Mr. Trump said he spoke with Russian President Vladimir Putin and King Salman of Saudi Arabia on Thursday. He said the three leaders had “a big talk” about oil production, adding that he wants to avoid layoffs in the oil industry both in the U.S. and abroad.

“We had a very good talk. We’ll see what happens,” Mr. Trump said at a White House news conference. He said he believed Russia and Saudi Arabia were close to a deal but didn’t elaborate. The president didn’t say whether the U.S. would call on American companies to make production cuts.

OPEC is expected to announce a finalized deal on Friday or Saturday, according to Mr. Trump. The Saudi and Russian leaders “were getting along very well” during the call, he added. He predicted that oil prices have already “hit bottom” and are “probably heading up.”


(Saudi Royal Family) *** Up to 150 members of Saudi Arabia’s royal family have contracted the coronavirus, a person close to the family reported.

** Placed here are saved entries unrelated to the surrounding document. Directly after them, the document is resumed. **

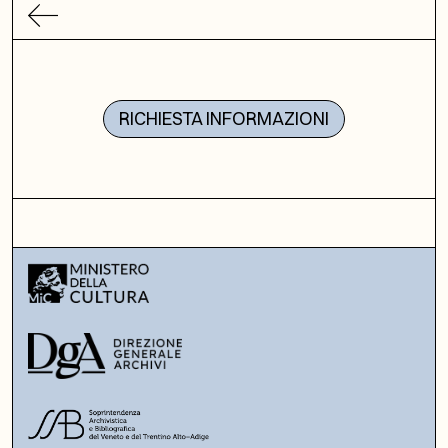
RICHIESTA INFORMAZIONI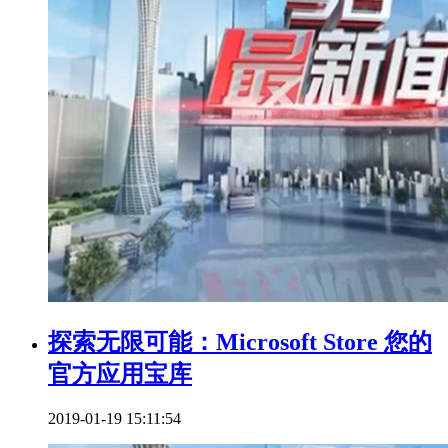
探索无限可能：Microsoft Store 您的
官方应用宝库
2019-01-19 15:11:54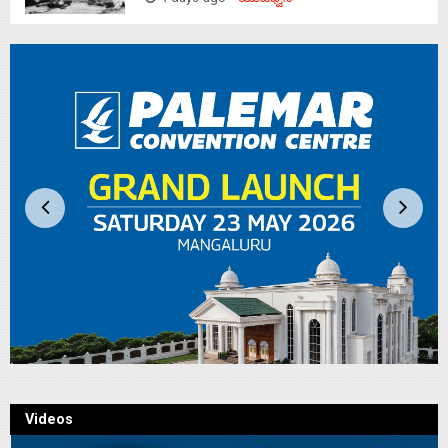
4 days ago
ಯುವಧ್ವನಿ
Videos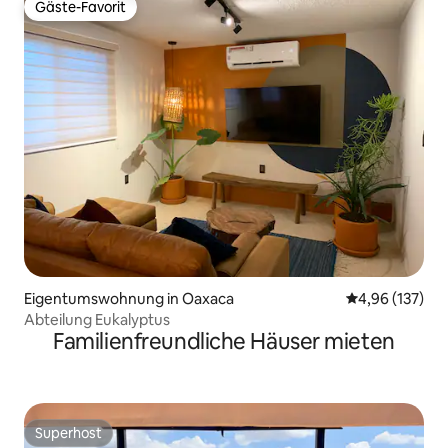
Gäste-Favorit
Gäste-Favorit
Eigentumswohnung in Oaxaca
Durchschnittl
4,96 (137)
Abteilung Eukalyptus
Familienfreundliche Häuser mieten
Superhost
Superhost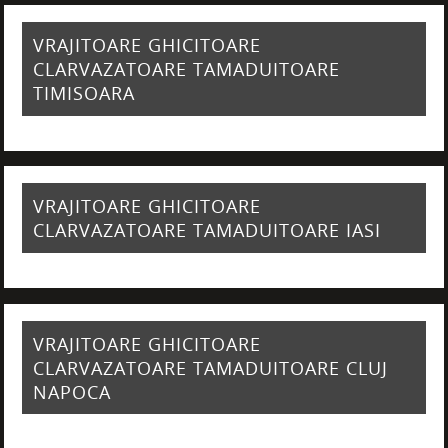
VRAJITOARE GHICITOARE
CLARVAZATOARE TAMADUITOARE
TIMISOARA
VRAJITOARE GHICITOARE
CLARVAZATOARE TAMADUITOARE IASI
VRAJITOARE GHICITOARE
CLARVAZATOARE TAMADUITOARE CLUJ
NAPOCA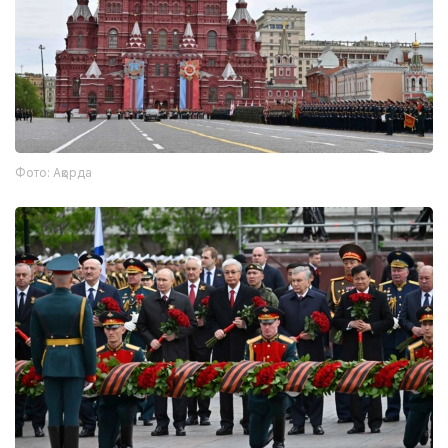
Фото: Ақорда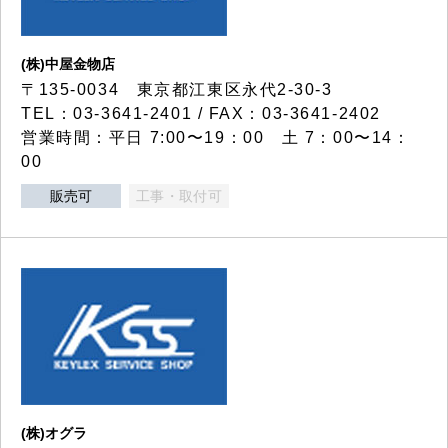
(株)中屋金物店
〒135-0034 東京都江東区永代2-30-3
TEL：03-3641-2401 / FAX：03-3641-2402
営業時間：平日 7:00〜19：00 土 7：00〜14：
00
販売可
工事・取付可
(株)オグラ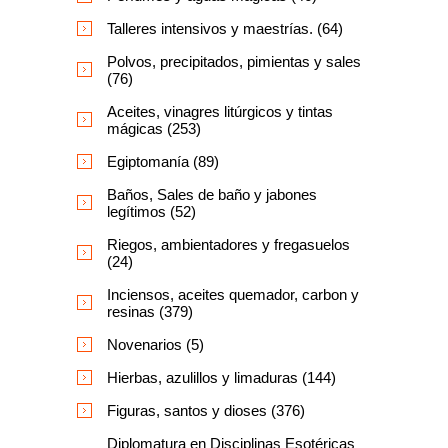
Talleres intensivos y maestrías. (64)
Polvos, precipitados, pimientas y sales
(76)
Aceites, vinagres litúrgicos y tintas
mágicas (253)
Egiptomanía (89)
Baños, Sales de baño y jabones
legítimos (52)
Riegos, ambientadores y fregasuelos
(24)
Inciensos, aceites quemador, carbon y
resinas (379)
Novenarios (5)
Hierbas, azulillos y limaduras (144)
Figuras, santos y dioses (376)
Diplomatura en Disciplinas Esotéricas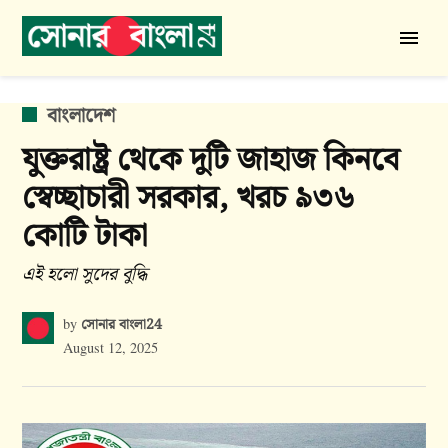
Skip
to
সোনার
content
বাংলা
24
POSTED
বাংলাদেশ
IN
যুক্তরাষ্ট্র থেকে দুটি জাহাজ কিনবে
স্বেচ্ছাচারী সরকার, খরচ ৯৩৬
কোটি টাকা
এই হলো সুদের বুদ্ধি
সোনার বাংলা24
by
August 12, 2025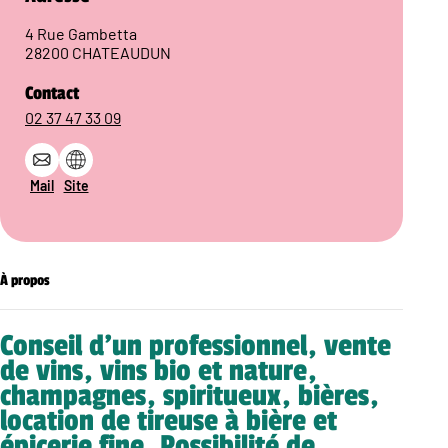
4 Rue Gambetta
28200 CHATEAUDUN
Contact
02 37 47 33 09
Mail
Site
À propos
Conseil d’un professionnel, vente
de vins, vins bio et nature,
champagnes, spiritueux, bières,
location de tireuse à bière et
épicerie fine. Possibilité de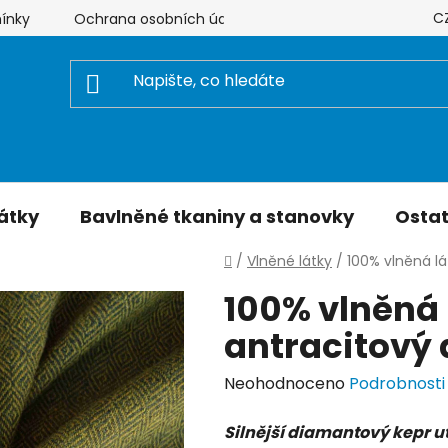
C
ínky
Ochrana osobních údajů
Hodnocení obchodu
átky
Bavlněné tkaniny a stanovky
Ostat
Domů
/
Vlněné látky
/
100% vlněná lá
100% vlněná l
antracitový
Průměrné
Neohodnoceno
Podrobnosti
hodnocení
Silnější diamantový kepr ut
produktu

Prince Faisal bin Bandar bin Abdulziz al Saud, the governor of Riyadh and a nephew of King Salman, was confirmed to have tested positive by two doctors, according to the Times. Many of the thousands of princes in the family are believed to have brought back the virus after traveling to Europe, the newspaper reported, citing doctors and people close to the family.

Crown Prince Mohammed bin Salman and many of his ministers are in isolation on the coast of the Red Sea, while the 84-year-old King Salman is also in isolation near the city of Jeddah, according to the newspaper.

The kingdom took numerous precautions in an attempt to stem the spread of the virus even before it officially reported its first case on March 2, including banning pilgrimages to Mecca and Medina, two of the holiest sites in Islam that draw millions of worshipers annually, and placing its major cities under 24-hour lockdown.

“If it is reaching into the family, then it becomes an urgent issue,” Kristian Coates Ulrichsen, a professor at Rice University who studies the kingdom stated.